**What the task asks**
From the data below, set down exactly the lines between the one holding "White and Blue" and the one holding "countries from entering", inclusive, and no others.

┌──

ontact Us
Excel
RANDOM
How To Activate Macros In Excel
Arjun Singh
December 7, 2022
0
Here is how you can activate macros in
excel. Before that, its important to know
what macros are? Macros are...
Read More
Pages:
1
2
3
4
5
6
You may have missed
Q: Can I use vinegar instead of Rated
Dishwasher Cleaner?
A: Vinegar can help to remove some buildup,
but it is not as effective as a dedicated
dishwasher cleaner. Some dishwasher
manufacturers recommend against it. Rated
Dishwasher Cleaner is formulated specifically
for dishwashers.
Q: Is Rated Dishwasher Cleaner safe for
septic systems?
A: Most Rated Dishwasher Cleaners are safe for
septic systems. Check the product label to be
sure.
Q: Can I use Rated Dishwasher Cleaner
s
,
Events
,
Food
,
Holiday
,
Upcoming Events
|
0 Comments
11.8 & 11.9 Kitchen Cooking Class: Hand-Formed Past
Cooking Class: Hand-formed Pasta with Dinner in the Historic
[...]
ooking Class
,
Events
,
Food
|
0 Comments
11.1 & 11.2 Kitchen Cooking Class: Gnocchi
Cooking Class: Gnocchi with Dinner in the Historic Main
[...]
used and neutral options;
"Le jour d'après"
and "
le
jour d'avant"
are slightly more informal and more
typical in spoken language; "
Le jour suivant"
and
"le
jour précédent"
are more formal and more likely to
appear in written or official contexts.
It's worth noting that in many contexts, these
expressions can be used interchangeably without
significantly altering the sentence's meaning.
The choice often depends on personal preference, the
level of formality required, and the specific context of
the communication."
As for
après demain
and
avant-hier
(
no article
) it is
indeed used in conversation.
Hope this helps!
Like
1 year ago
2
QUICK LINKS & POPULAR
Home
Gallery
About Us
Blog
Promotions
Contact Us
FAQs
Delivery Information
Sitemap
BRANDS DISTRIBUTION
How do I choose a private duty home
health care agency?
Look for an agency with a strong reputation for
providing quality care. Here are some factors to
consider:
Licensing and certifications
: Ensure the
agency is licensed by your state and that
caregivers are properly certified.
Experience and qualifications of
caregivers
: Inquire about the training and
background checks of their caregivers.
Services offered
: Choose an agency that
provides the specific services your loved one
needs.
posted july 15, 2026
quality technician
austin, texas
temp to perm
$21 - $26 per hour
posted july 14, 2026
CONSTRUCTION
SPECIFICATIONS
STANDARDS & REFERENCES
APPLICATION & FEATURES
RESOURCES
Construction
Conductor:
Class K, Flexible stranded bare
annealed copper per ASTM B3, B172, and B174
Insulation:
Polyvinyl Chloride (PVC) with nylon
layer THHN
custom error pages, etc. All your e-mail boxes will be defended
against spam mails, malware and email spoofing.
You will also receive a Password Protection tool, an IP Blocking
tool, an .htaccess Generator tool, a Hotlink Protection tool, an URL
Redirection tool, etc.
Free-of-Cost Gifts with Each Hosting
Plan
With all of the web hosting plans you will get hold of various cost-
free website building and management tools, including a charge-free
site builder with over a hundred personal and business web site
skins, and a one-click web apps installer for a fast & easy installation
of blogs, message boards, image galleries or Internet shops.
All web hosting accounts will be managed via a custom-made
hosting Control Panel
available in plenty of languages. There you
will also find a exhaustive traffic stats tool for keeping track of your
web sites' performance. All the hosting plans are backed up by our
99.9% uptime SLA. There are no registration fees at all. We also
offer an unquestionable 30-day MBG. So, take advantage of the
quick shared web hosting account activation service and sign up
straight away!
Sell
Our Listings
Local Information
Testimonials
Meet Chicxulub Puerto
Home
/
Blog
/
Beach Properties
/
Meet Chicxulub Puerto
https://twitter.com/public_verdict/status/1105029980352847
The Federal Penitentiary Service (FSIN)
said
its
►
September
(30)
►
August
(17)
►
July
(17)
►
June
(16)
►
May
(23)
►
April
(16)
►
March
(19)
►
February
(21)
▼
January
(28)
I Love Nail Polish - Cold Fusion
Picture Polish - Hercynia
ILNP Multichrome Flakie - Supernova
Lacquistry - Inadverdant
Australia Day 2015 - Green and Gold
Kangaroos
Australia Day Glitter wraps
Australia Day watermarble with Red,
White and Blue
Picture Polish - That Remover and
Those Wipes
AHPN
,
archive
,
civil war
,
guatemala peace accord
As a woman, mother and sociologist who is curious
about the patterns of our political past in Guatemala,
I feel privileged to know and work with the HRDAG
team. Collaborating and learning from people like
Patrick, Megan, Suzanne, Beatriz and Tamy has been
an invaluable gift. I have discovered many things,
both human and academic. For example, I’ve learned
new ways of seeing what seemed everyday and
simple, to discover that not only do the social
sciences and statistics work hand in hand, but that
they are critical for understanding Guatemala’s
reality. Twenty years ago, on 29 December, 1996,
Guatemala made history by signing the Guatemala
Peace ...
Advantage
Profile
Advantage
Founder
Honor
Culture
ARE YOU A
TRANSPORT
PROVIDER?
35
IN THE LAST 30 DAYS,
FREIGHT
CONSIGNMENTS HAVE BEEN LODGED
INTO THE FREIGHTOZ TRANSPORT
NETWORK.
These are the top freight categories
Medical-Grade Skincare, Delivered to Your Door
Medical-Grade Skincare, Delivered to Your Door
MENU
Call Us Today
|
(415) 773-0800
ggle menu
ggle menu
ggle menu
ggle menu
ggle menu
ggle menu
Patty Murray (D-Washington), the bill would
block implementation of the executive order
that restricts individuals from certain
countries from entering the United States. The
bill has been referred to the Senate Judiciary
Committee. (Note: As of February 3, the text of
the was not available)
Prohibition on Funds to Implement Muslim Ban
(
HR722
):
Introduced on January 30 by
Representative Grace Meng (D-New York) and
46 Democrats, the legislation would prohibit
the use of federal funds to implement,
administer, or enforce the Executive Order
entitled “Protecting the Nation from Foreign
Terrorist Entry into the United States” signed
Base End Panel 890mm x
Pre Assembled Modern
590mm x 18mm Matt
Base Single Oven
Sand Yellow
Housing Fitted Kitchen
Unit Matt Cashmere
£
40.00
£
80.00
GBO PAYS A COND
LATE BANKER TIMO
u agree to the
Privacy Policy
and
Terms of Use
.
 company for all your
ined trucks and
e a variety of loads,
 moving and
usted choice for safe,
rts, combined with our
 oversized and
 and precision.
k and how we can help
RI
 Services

└──

**Exercise answer**
White and Blue
Picture Polish - That Remover and
Those Wipes
AHPN
,
archive
,
civil war
,
guatemala peace accord
As a woman, mother and sociologist who is curious
about the patterns of our political past in Guatemala,
I feel privileged to know and work with the HRDAG
team. Collaborating and learning from people like
Patrick, Megan, Suzanne, Beatriz and Tamy has been
an invaluable gift. I have discovered many things,
both human and academic. For example, I’ve learned
new ways of seeing what seemed everyday and
simple, to discover that not only do the social
sciences and statistics work hand in hand, but that
they are critical for understanding Guatemala’s
reality. Twenty years ago, on 29 December, 1996,
Guatemala made history by signing the Guatemala
Peace ...
Advantage
Profile
Advantage
Founder
Honor
Culture
ARE YOU A
TRANSPORT
PROVIDER?
35
IN THE LAST 30 DAYS,
FREIGHT
CONSIGNMENTS HAVE BEEN LODGED
INTO THE FREIGHTOZ TRANSPORT
NETWORK.
These are the top freight categories
Medical-Grade Skincare, Delivered to Your Door
Medical-Grade Skincare, Delivered to Your Door
MENU
Call Us Today
|
(415) 773-0800
ggle menu
ggle menu
ggle menu
ggle menu
ggle menu
ggle menu
Patty Murray (D-Washington), the bill would
block implementation of the executive order
that restricts individuals from certain
countries from entering the United States. The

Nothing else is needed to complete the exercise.